▶ [Work instruction] Transcribe, word for word, all of the entries below, and exclude any pictures from the copy.
◆ ◆ ◆
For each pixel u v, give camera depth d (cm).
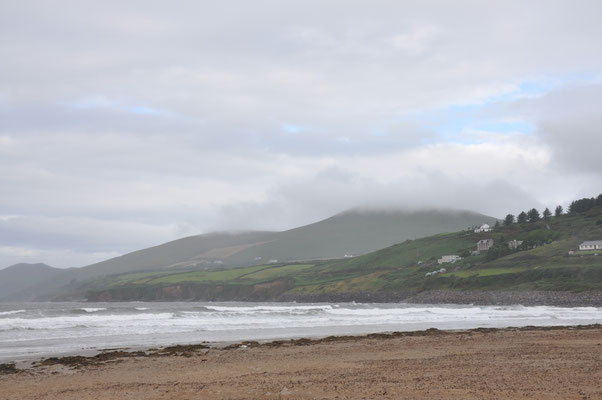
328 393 1769
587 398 1592
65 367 2642
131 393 1898
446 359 2695
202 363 2736
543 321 6372
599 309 9931
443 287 17588
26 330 4700
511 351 3020
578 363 2422
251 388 1917
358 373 2256
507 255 19538
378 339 3916
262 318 6359
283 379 2130
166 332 4719
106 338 4228
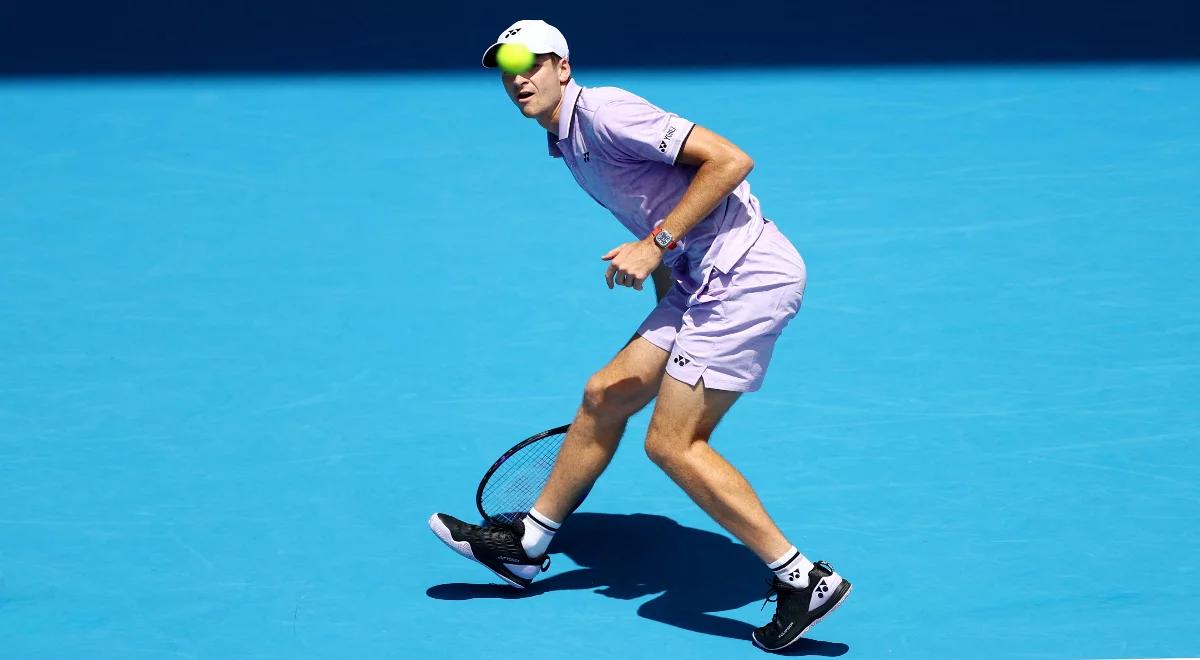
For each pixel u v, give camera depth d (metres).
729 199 18.66
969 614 19.38
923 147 36.41
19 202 33.81
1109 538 21.05
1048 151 35.97
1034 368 26.02
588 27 45.66
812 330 27.64
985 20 45.94
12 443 23.89
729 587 20.28
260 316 28.47
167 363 26.62
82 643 18.77
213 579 20.28
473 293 29.41
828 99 39.56
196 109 39.41
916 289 29.19
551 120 18.62
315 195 34.22
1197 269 29.73
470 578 20.48
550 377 26.11
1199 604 19.50
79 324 28.14
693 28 45.53
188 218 33.03
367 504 22.20
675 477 18.55
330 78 41.72
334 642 18.88
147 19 46.81
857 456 23.34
◆ ◆ ◆
▶ [Exercise answer]
For each pixel u v, give camera depth d (cm).
328 393 1769
587 398 1592
65 367 2642
131 393 1898
446 359 2695
202 363 2736
543 321 6372
599 309 9931
443 287 17588
26 330 4700
511 351 3020
578 363 2422
251 388 1917
358 373 2256
507 255 19538
378 339 3916
262 318 6359
283 379 2130
166 332 4719
106 338 4228
For each pixel u v, give camera depth d (metres).
729 199 18.66
969 614 19.38
923 147 36.41
19 202 33.81
1109 538 21.05
1048 151 35.97
1034 368 26.02
588 27 45.66
812 330 27.64
985 20 45.94
12 443 23.89
729 587 20.28
260 316 28.47
167 363 26.62
82 643 18.77
213 579 20.28
473 293 29.41
828 99 39.56
196 109 39.41
916 289 29.19
551 120 18.62
315 195 34.22
1197 269 29.73
470 578 20.48
550 377 26.11
1199 604 19.50
79 324 28.14
693 28 45.53
188 218 33.03
367 504 22.20
675 477 18.55
330 78 41.72
334 642 18.88
147 19 46.81
857 456 23.34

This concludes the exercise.